The number of members to have ever used NEST rose by 28% over the 2018/19 fiscal year to 31 March, according to its research arm, NEST Insight.
In a report published 16 October in partnership with Vanguard, the master trust noted that while the majority of members that joined NEST over the year were auto-enrolled, over 250,000 (8%) of people actively chose to participate in the master trust.
The document, which is the second of its kind titled How the UK Saves, showed many of these members were on "very low incomes" with 17% earning under the AE threshold of £10,000.
When last year's report was published in July 2018, NEST's membership stood at around 6.5 million. As at the end of March, the master trust managed £5.7bn on behalf of a total of nearly eight million employees, and 826,000 employers. The average NEST member is 37 years old, and earns £18,563.
The report showed opt-out rates under ongoing enrolment rested at 7%, up just one percentage point from last year, despite the increase in minimum AE contributions to a total of 5% from 3% in April last year.
Contributions rose again to a total of 8% with 5% minimum employee contributions this year, but the data in the report does not reflect the last increase.
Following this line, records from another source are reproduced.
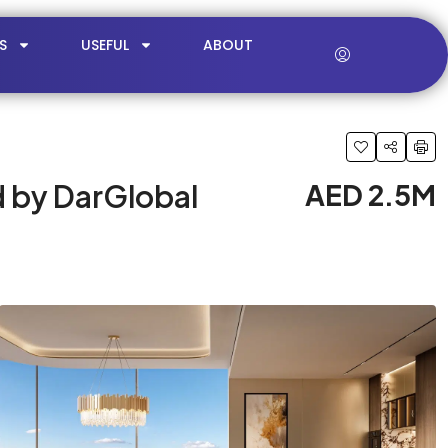
S
USEFUL
ABOUT
d by DarGlobal
AED 2.5M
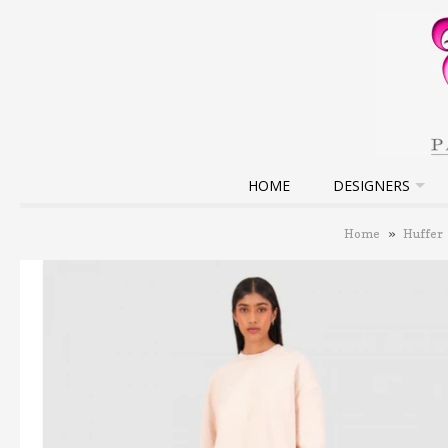
HOME
DESIGNERS
Home
»
Huffer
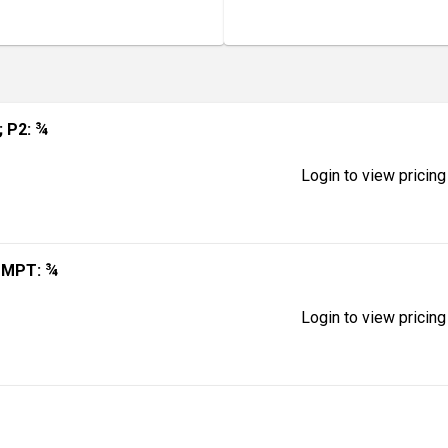
; P2: ¾
Login to view pricing
; MPT: ¾
Login to view pricing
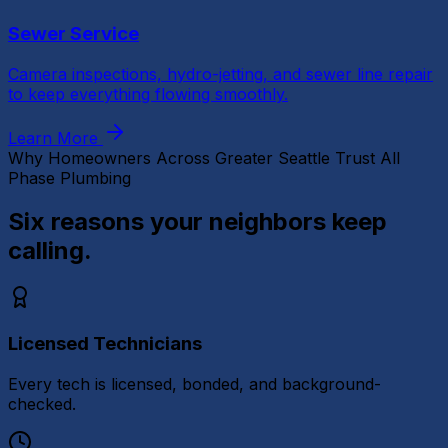
Sewer Service
Camera inspections, hydro-jetting, and sewer line repair
to keep everything flowing smoothly.
Learn More
Why Homeowners Across Greater Seattle Trust All
Phase Plumbing
Six reasons your neighbors
keep
calling.
Licensed Technicians
Every tech is licensed, bonded, and background-
checked.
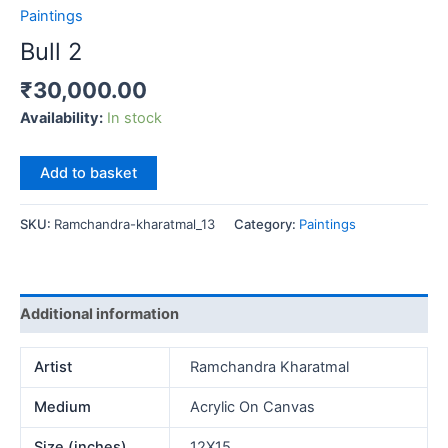
Paintings
Bull 2
₹
30,000.00
Availability:
In stock
Bull
Add to basket
2
quantity
SKU:
Ramchandra-kharatmal_13
Category:
Paintings
Additional information
Artist
Ramchandra Kharatmal
Medium
Acrylic On Canvas
Size (inches)
12X15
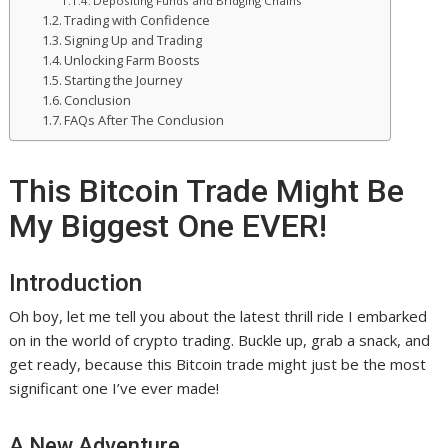
Depositing Funds and Bridging Chains
Trading with Confidence
Signing Up and Trading
Unlocking Farm Boosts
Starting the Journey
Conclusion
FAQs After The Conclusion
This Bitcoin Trade Might Be
My Biggest One EVER!
Introduction
Oh boy, let me tell you about the latest thrill ride I embarked
on in the world of crypto trading. Buckle up, grab a snack, and
get ready, because this Bitcoin trade might just be the most
significant one I’ve ever made!
A New Adventure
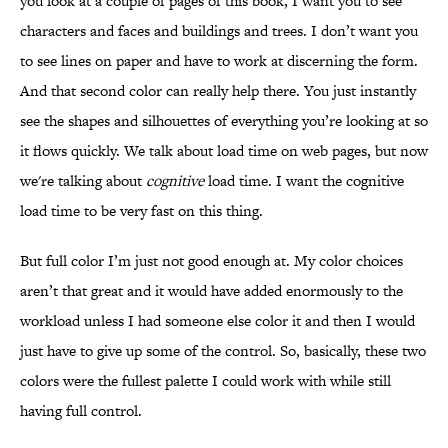
you look at a couple of pages of this book, I want you to see
characters and faces and buildings and trees. I don’t want you
to see lines on paper and have to work at discerning the form.
And that second color can really help there. You just instantly
see the shapes and silhouettes of everything you’re looking at so
it flows quickly. We talk about load time on web pages, but now
we're talking about
cognitive
load time. I want the cognitive
load time to be very fast on this thing.
But full color I’m just not good enough at. My color choices
aren’t that great and it would have added enormously to the
workload unless I had someone else color it and then I would
just have to give up some of the control. So, basically, these two
colors were the fullest palette I could work with while still
having full control.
As at 31 March 2019, 84% of employers had enrolled workers at the statutory minimum, while a further 13% of employers had enrolled members with higher worker and/or employer contributions.
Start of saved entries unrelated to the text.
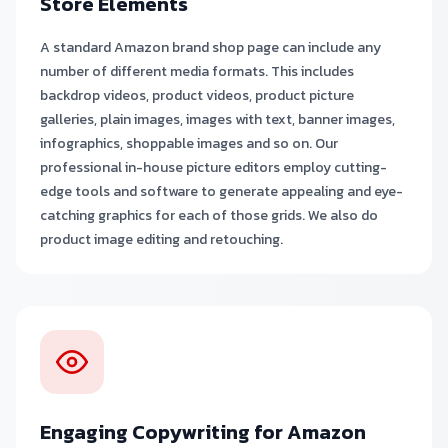
Store Elements
A standard Amazon brand shop page can include any
number of different media formats. This includes
backdrop videos, product videos, product picture
galleries, plain images, images with text, banner images,
infographics, shoppable images and so on. Our
professional in-house picture editors employ cutting-
edge tools and software to generate appealing and eye-
catching graphics for each of those grids. We also do
product image editing and retouching.
Engaging Copywriting for Amazon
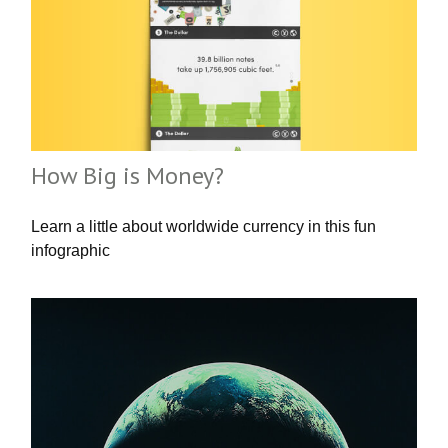
How Big is Money?
Learn a little about worldwide currency in this fun
infographic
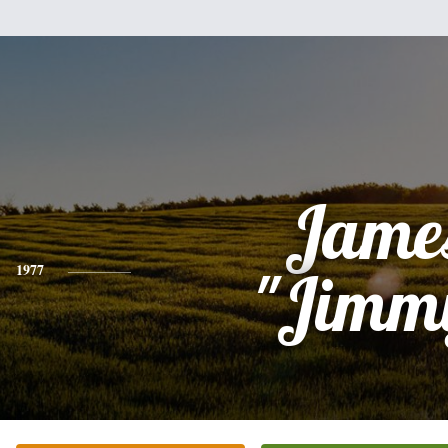
Jame
1977
"Jimm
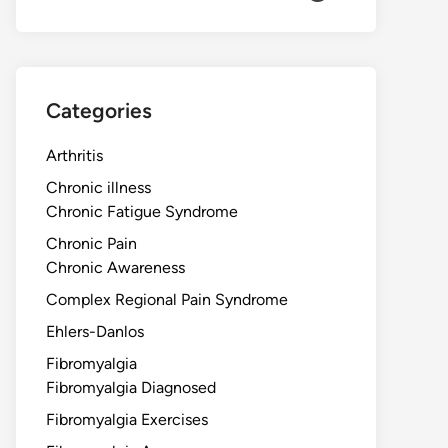
Categories
Arthritis
Chronic illness
Chronic Fatigue Syndrome
Chronic Pain
Chronic Awareness
Complex Regional Pain Syndrome
Ehlers-Danlos
Fibromyalgia
Fibromyalgia Diagnosed
Fibromyalgia Exercises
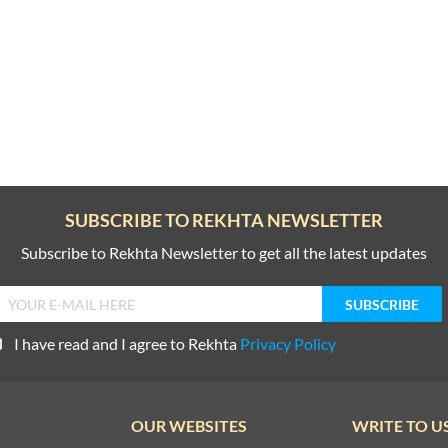
SUBSCRIBE TO REKHTA NEWSLETTER
Subscribe to Rekhta Newsletter to get all the latest updates
I have read and I agree to Rekhta
Privacy Policy
OUR WEBSITES
WRITE TO U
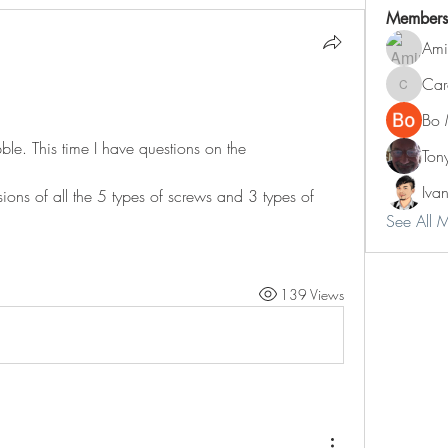
Members
Ami
Car
Carol
Bo 
ble. This time I have questions on the 
Ton
Iva
ns of all the 5 types of screws and 3 types of 
See All 
139 Views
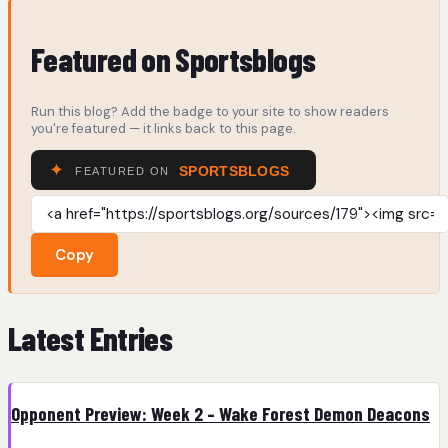
Featured on Sportsblogs
Run this blog? Add the badge to your site to show readers
you're featured — it links back to this page.
Copy
Latest Entries
Opponent Preview: Week 2 – Wake Forest Demon Deacons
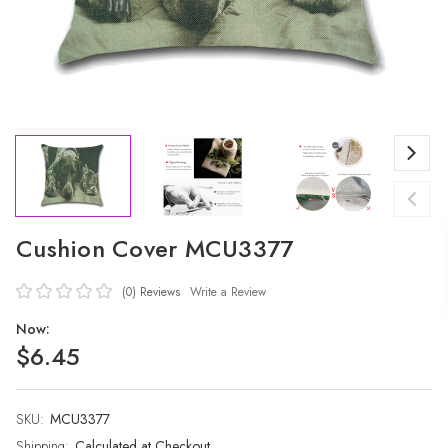
Cushion Cover MCU3377
(0)
Reviews
Write a Review
Now:
$6.45
SKU:
Current
MCU3377
Stock:
Shipping:
Calculated at Checkout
Combined employer and employee contributions above 8% in the 2018/19 fiscal year increased to 5% of its membership from 3% in 2017/18, while the number of total contributions of 6% to 8% increased from 2% to 8%.
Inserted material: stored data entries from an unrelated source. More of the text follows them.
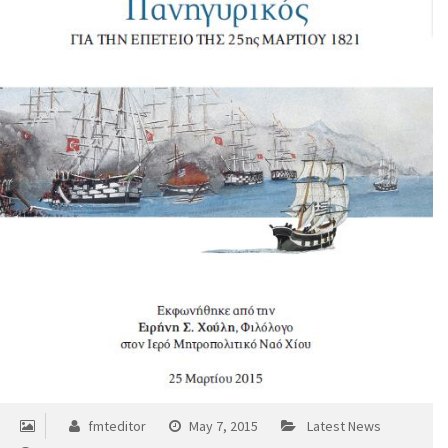
fmteditor
May 7, 2015
Latest News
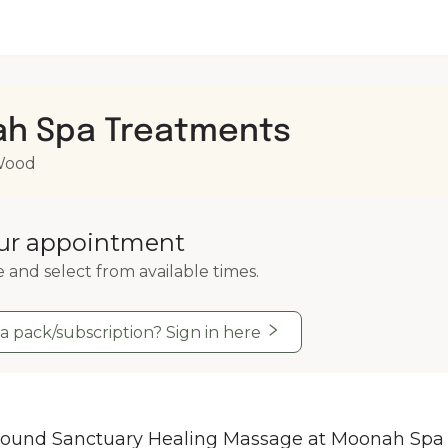
h Spa Treatments
 Wood
ur appointment
e and select from available times.
a pack/subscription? Sign in here
ound Sanctuary Healing Massage at Moonah Spa 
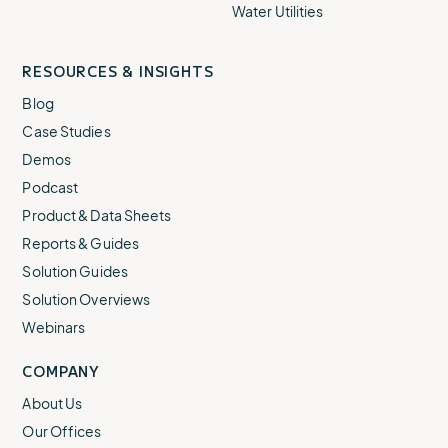
Water Utilities
RESOURCES & INSIGHTS
Blog
Case Studies
Demos
Podcast
Product & Data Sheets
Reports & Guides
Solution Guides
Solution Overviews
Webinars
COMPANY
About Us
Our Offices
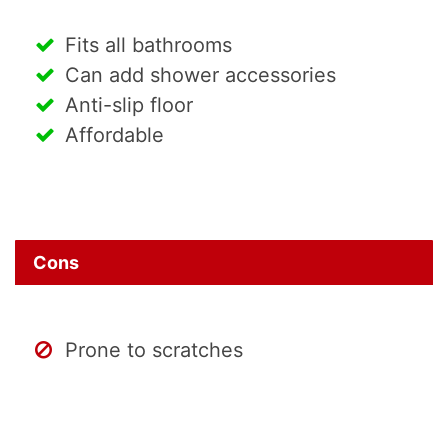
Fits all bathrooms
Can add shower accessories
Anti-slip floor
Affordable
Cons
Prone to scratches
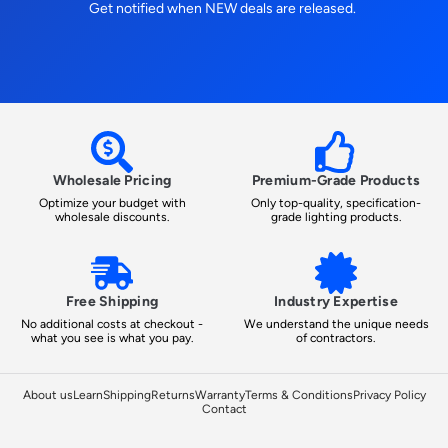
Get notified when NEW deals are released.
Wholesale Pricing
Premium-Grade Products
Optimize your budget with
Only top-quality, specification-
wholesale discounts.
grade lighting products.
Free Shipping
Industry Expertise
No additional costs at checkout -
We understand the unique needs
what you see is what you pay.
of contractors.
About us
Learn
Shipping
Returns
Warranty
Terms & Conditions
Privacy Policy
Contact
Since the master trust launched in 2011, around a quarter of members had registered to their online account by the end of March. From January to June 2019, mobile and tablet devices became the dominant channel for member digital interaction with the master trust, at 54%. This was an increase from 50% last year, and 31% in 2015.
NEST Insight assistant director Matthew Blakstad said the second annual report paints a "striking picture" of the rapid adoption of workplace pensions.
He said: "Looking back to October 2012, we see that NEST had just 2,000 members enrolled by 175 employers, and minimal assets under management."
He added the increase in its membership "represents a huge change to the long-term financial wellbeing of people in the UK".
Blakstad concluded: "That makes it all the more important to monitor and understand the experience of auto enrolled savers. We look forward to tracking the evolution of workplace pensions through future reports."
The publication of the report follows a supplement version last month which revealed its male and female members exhibit equal savings behaviour.
Nonetheless, it showed its female membership were three times more likely to be under the AE threshold.
Speaking at the Pensions and Lifetime Savings Association's annual conference on 16 October, Vanguard senior research analyst Cynthia Pagliaro said: "We have done this research with a goal of trying to help inform policy makers and employers on the advocacy of defined contribution systems."
She added: "As a researcher I look at member engagement of the holy grail of investment behaviour. It's such a tough nut to crack. But trying to find ways is very challenging. So what we wanted to do is set a bassline by looking at member behaviour.
"Over time I expect to see engagement improve a little bit because we have studies that show as account balances grow, engagement increases. When the balances start to grow people love to look at their money."